BatchElements and Tasks
The components of CHEESE process data in the form of the BatchElement object. These are communicated between the components using the Task object, which essentially serves as a container for some BatchElement.
- class cheese.data.BatchElement(client_id: int = - 1, trip: int = 0, trip_start: str = 'client', trip_max: int = 1, error: bool = False, start_time: float = - 1.0, end_time: float = - 1.0)[source]
Abstract base class for BatchElements. Store all kinds of data being passed around CHEESE
- Parameters
client_id (int) – The ID of the last client that touched this data
trip (int) – How many targets have touched/accessed this data so far
trip_start (str) – First target for data (“client” or “model”) after it is queued by pipeline. Defaults to “client”.
trip_max (int) – How many targets can touch/access this data before it goes back to pipeline to be posted
error (bool) – A flag for frontend to mark the data as being erroneous (i.e. if it couldn’t be labelled properly).
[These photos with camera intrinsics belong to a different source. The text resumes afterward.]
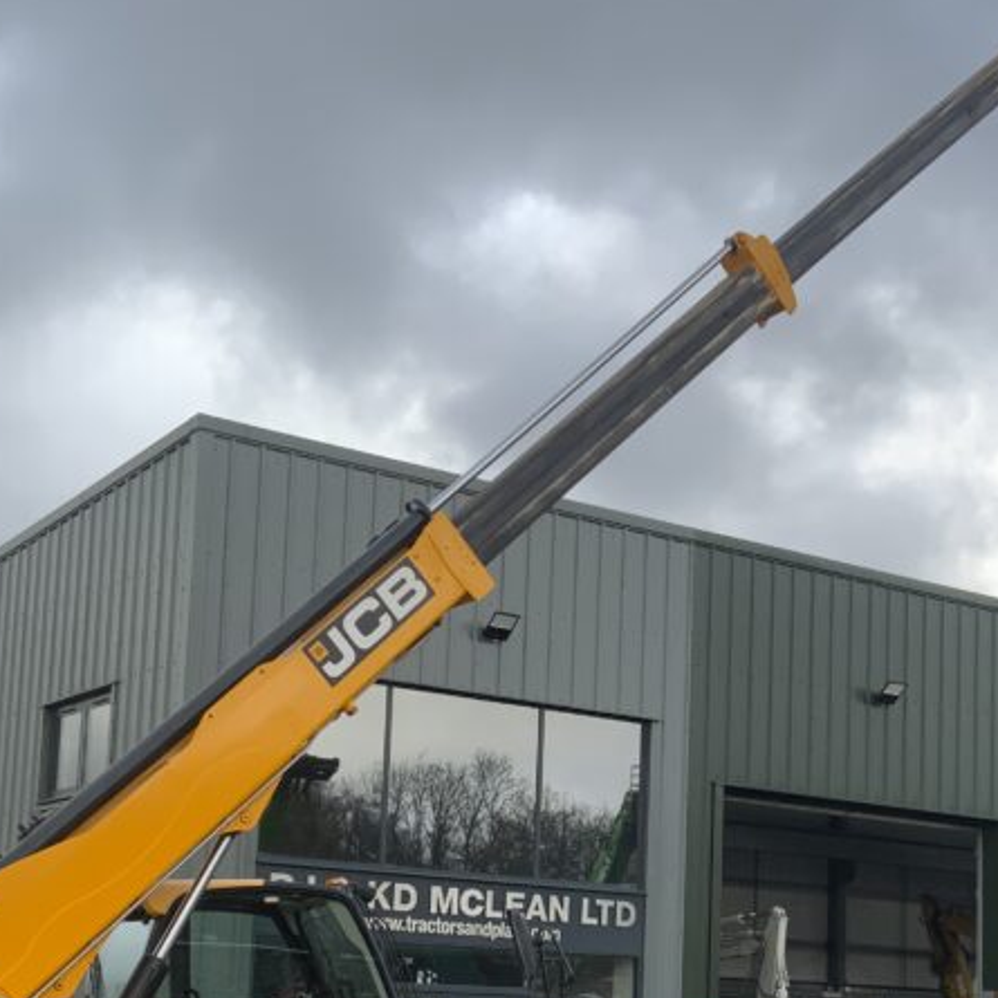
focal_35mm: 59
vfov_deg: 28.5
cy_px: 774
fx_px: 1924
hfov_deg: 29.0
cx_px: 612
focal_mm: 3
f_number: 1.8
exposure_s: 1/568
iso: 16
While it doesn’t do this by default, it is reccomended you account for errors in Pipeline.post()
start_time (float) – Timestamp for when data was first given to a client
end_time (float) – Timestamp for when data was sent back to pipeline
As an explanation for the trip attribute to BatchElement, consider the following cases. Suppose we want user to just label some data being read from a dataset, then write their labels to a new dataset. Then trip_max of 1 would result in the data visiting user then immediately going back to pipeline. Now suppose instead we want user to look at data and prompt a generation from a generative model, then label the generation along with the original data. We’d set trip_max of 3 for this since the data is visiting user, model then user again. Once trip becomes trip_max, the data is sent back to pipeline. In the case where it is 2, then the data will be sent back to the pipeline from the model.
- class cheese.tasks.Task(data: Optional[cheese.data.BatchElement] = None, client_id: int = - 1, terminate: bool = False)[source]
Tasks to communicate between the components in the cheese.
- Parameters
data (BatchElement) – The data contained in the task
client_id (int) – The ID of the client that is meant to receive this task
terminate (bool) – A flag to tell the client to terminate